On Tuesday, Oct. 20, at about 6:45 p.m., in the bus shelter at Lake Street and Park Avenue, Jessica Denise St. Marie was shot multiple times in the head. She was 28, African American and homeless. Adopted when she was 8, her adoptive mother said, “There was a hurt little girl in there for all her bravado,” according to Libor Jany and Paul Walsh of the StarTribune. Jessica Denise St. Marie died four hours later at Hennepin County Medical Center.
A Native-American woman remains in a coma from a rape and beating she received on Sept. 3 at 1 a.m. at Lake and 12th Avenue.

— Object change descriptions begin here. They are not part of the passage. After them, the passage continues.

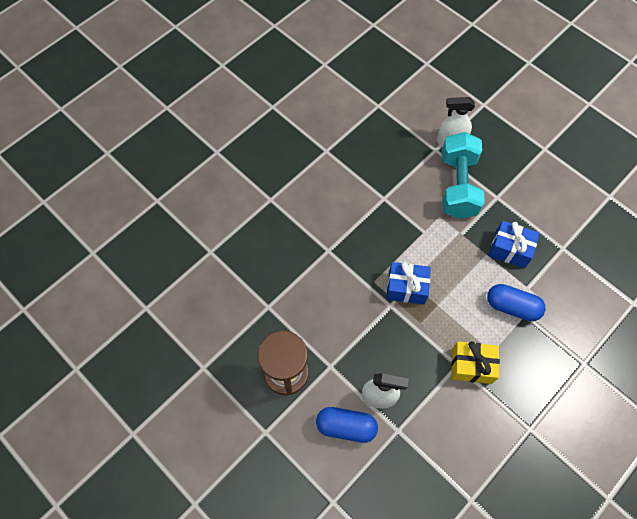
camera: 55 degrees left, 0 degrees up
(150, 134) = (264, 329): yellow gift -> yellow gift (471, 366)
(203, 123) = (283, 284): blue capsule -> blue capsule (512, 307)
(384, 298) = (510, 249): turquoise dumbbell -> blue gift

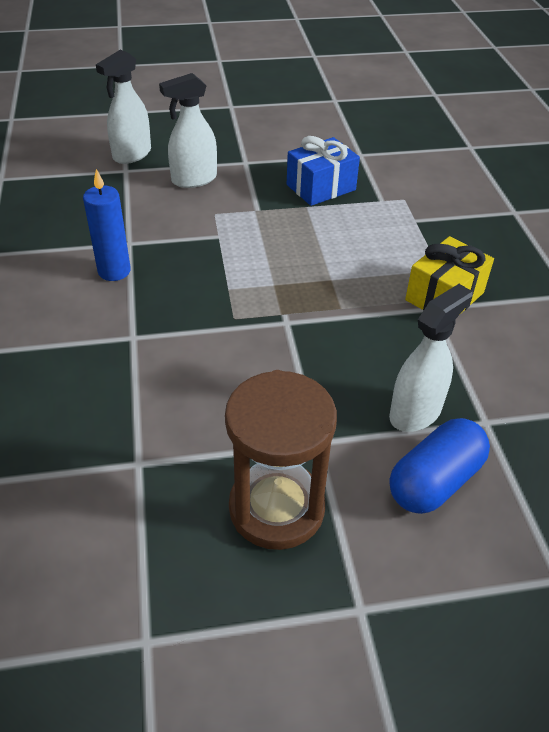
camera: 55 degrees left, 20 degrees down
(360, 209) = (114, 271): none -> blue candle
(406, 288) = (277, 293): blue gift -> none
(458, 186) = (194, 179): turquoise dumbbell -> white spray bottle
(512, 307) = (395, 223): blue capsule -> none

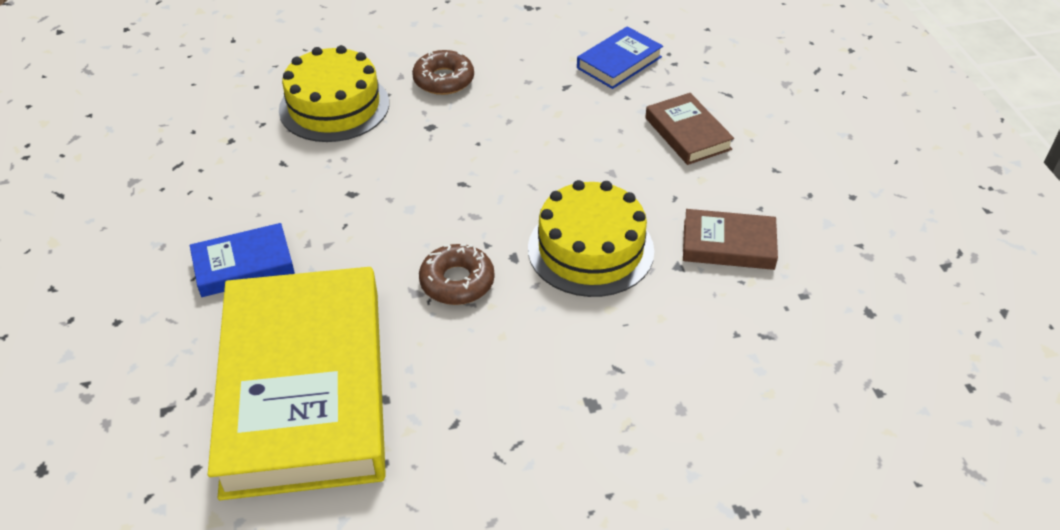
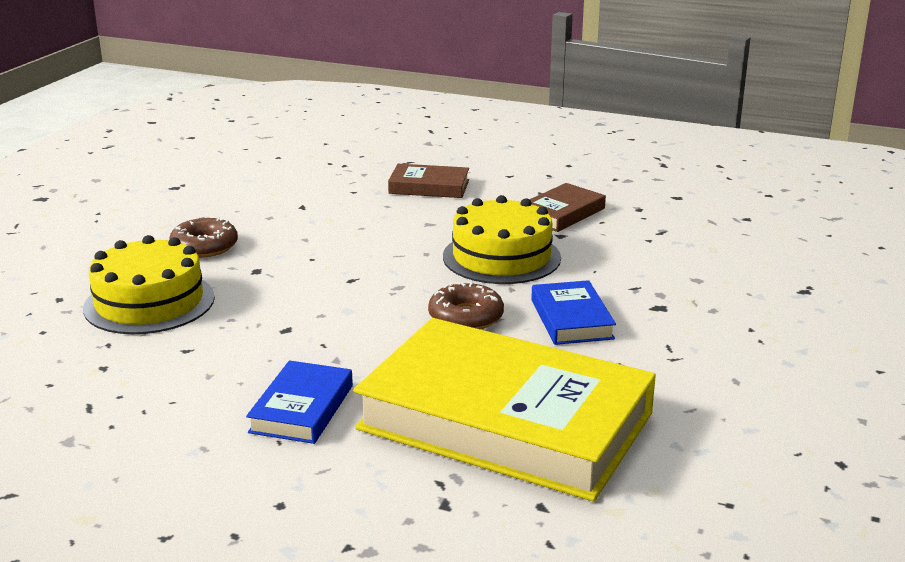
camera: 55 degrees left, 20 degrees down
(619, 62) = (309, 180): blue book -> blue book (571, 319)

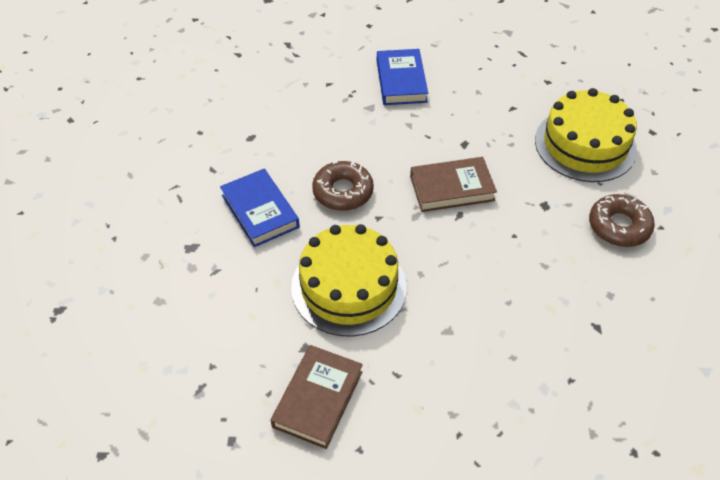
camera: 160 degrees right, 25 degrees up
(429, 187) = (495, 420): brown book -> brown book (452, 188)
(505, 421) = (276, 102): yellow book -> none

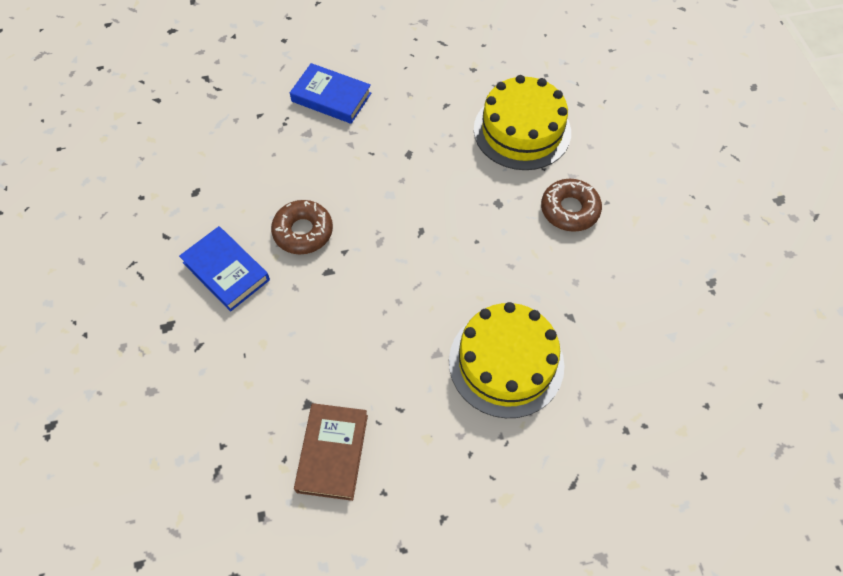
camera: 15 degrees left, 10 degrees up
(349, 287) = (333, 331): yellow cake -> yellow cake (506, 363)
(401, 81) = (331, 97): blue book -> blue book turned 45 degrees counterclockwise
(452, 188) = (407, 205): brown book -> none

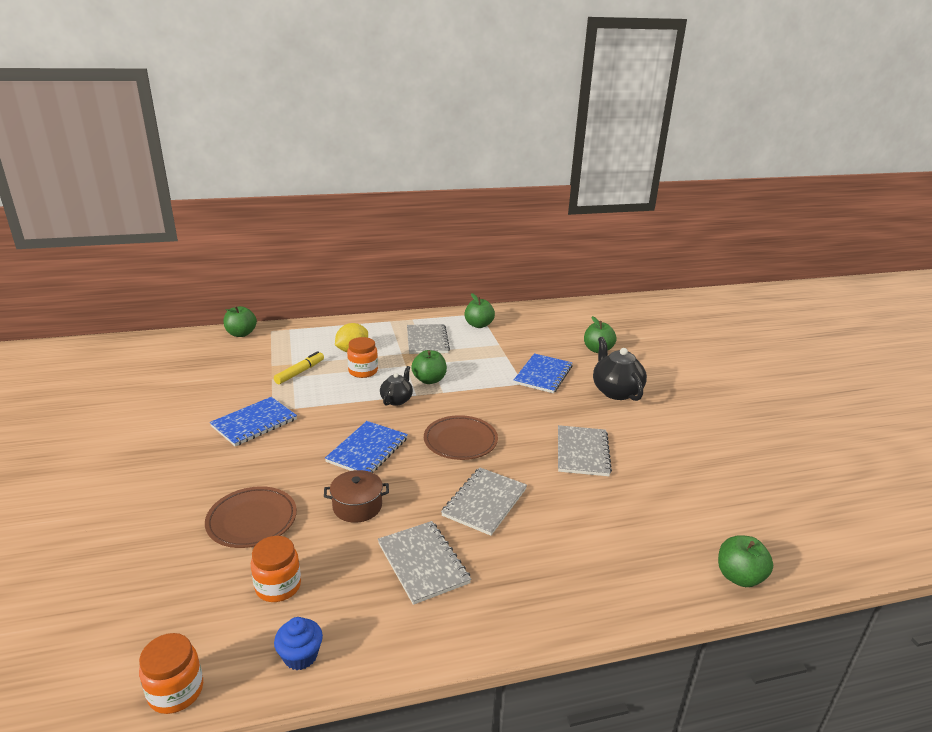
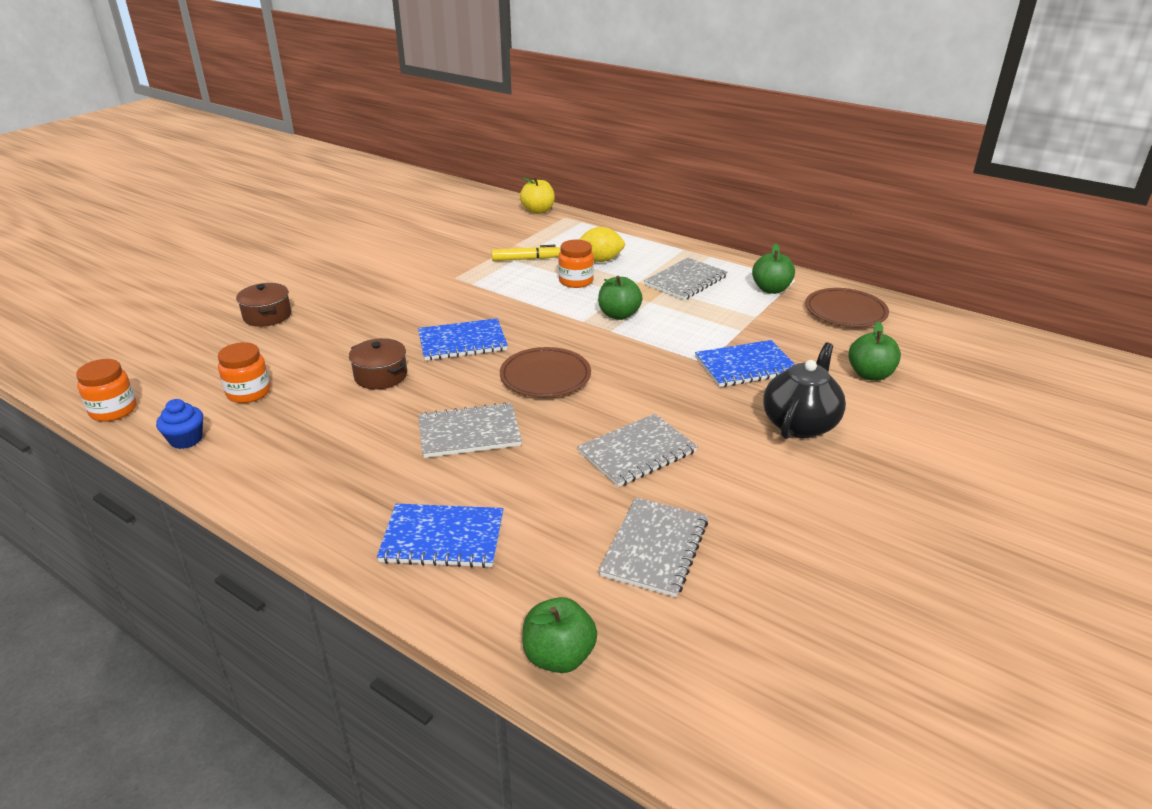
camera: 50 degrees right, 5 degrees up
(164, 523) = (267, 316): none -> brown pot
(241, 334) = (538, 211): green apple -> yellow apple
(252, 520) = (309, 344): brown plate -> brown plate (845, 312)
(254, 423) = (426, 281): blue notebook -> blue notebook (443, 538)
(397, 400) = (558, 317): black teapot -> none
(423, 563) = (346, 441): grey notebook -> grey notebook (654, 548)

Gary Hoover walks up and down Lake Street at night between 35W and Hiawatha Avenue. He reported recently: “I walked Lake Street from midnight to 3 a.m. Sunday morning. I walked with a woman being prostituted who seemed to want a companion. At one point, she stopped and grabbed my hand. The hair on one side of her head was long, but on the other side it was quite short. She pressed my fingers to the top of her head and said ‘feel my head.’ I felt a dent in her head with a healed-over crack in her skull that ran from her hairline back to where her skull rounded toward her spine.
“Someone had hit her on the head and left her for dead a year ago. Someone found her, called for help, and she woke up at HCMC.
“ ‘Why are you back out here on the street!?!?’ I asked.
“ ‘I can’t just quit!’ she replied. ‘Besides, I have to find whoever did this to me.’
“She kept asking me for money. She said she was willing to have sex in exchange for money—quite clearly.
“After another block she looked at me and said. ‘You just keep walking.’ She turned onto a side street where a limo was parked and another car behind it—both with headlights on. She called out to me, ‘I love you! Keep walking! Be careful!’
“When I passed the McDonalds on Lake just east of 35W, I crossed over to the south side of Lake Street and began walking eastward again. The limo and the other car were gone, and so was she.”
Gary talks about his meditative walks: “I have been walking with a very definite meditation practice in order to be a loving presence in times and places in our neighborhood that we have collectively abandoned to hatred.
“The streets and alleys I walk—especially when I walk them—we have collectively signed over to hatred. Many of the people on the streets at that time are people we wipe from our consciousness and reject as losers and as repulsive, disease-ridden human refuse.
“I am talking about the drunks and addicts, the people being prostituted, the pimps and drug dealers, and the working poor who must use public transit and so must wait at bus stops in order to go to work, get groceries or to go home.”
So, what is the solution?
Should we all take personal responsibility for these tragedies and join Gary Hoover and patrol Lake Street? How can anyone with an ounce of pity not agree with Gary and wish him well when he says, “Even though you and I, and everyone we know, really care, we have not found a way to be present on the streets when and where a loving presence is needed. I want to make a plan to do that. Meanwhile, I am doing that as best as I can.”
No, Gary, this is not a good idea for two reasons. It’s dangerous and you are not a trained professional.
Yes, we need people out on the streets to care for the homeless and the troubled souls that cannot find an anchor in their lives. But it is the height of folly and conceit to believe that good intentions will be enough to bring permanent comfort to the neglected souls that travel down Lake Street late at night.
We can change this. But not by one person helping one person. We can only change this if we all work on it together. That’s why we form political organizations like cities and counties and states.
The Rock-Hard Republican State of Utah has proven that there’s no excuse for homelessness. If someone is homeless in Utah, the State finds them a place to live. The state has found out that it’s cheaper to care for homeless people by giving them a rent-free apartment than to treat them in emergency wards and the judicial system. It’s a fairly safe bet that the problems of Jessica Denise St. Marie were compounded because of her homelessness.
The police can’t handle this problem. They have a tough enough job cleaning up the mess after it happens. Visible police presence in an area might help deter crime, but in order to try to stop the continuing violence against women at night on Lake Street we need trained psychiatric counselors walking the Street like Gary Hoover and talking to these women.
Hennepin County already does something like this: “Community Outreach for Psychiatric Emergencies (COPE) provides emergency intervention services 24 hours a day, 7 days per week, when someone is experiencing an emotional crisis that threatens their personal safety. To access a COPE team, call 612-596-1223. COPE professionals will go to the person in crisis, handle the immediate crisis, and provide a clinical assessment. COPE can arrange for inpatient psychiatric services if necessary or admission to a crisis shelter (during which they also provide case management for a few days). Services are available to adults whose crisis occurs in Hennepin County; clients do not need to reside in Hennepin County.”
So, if you see someone in obvious trouble, a danger to themselves or others, don’t try to handle it yourself. You’re not trained and you don’t have the resources. Call psychiatric professionals at COPE: 612-596-1223.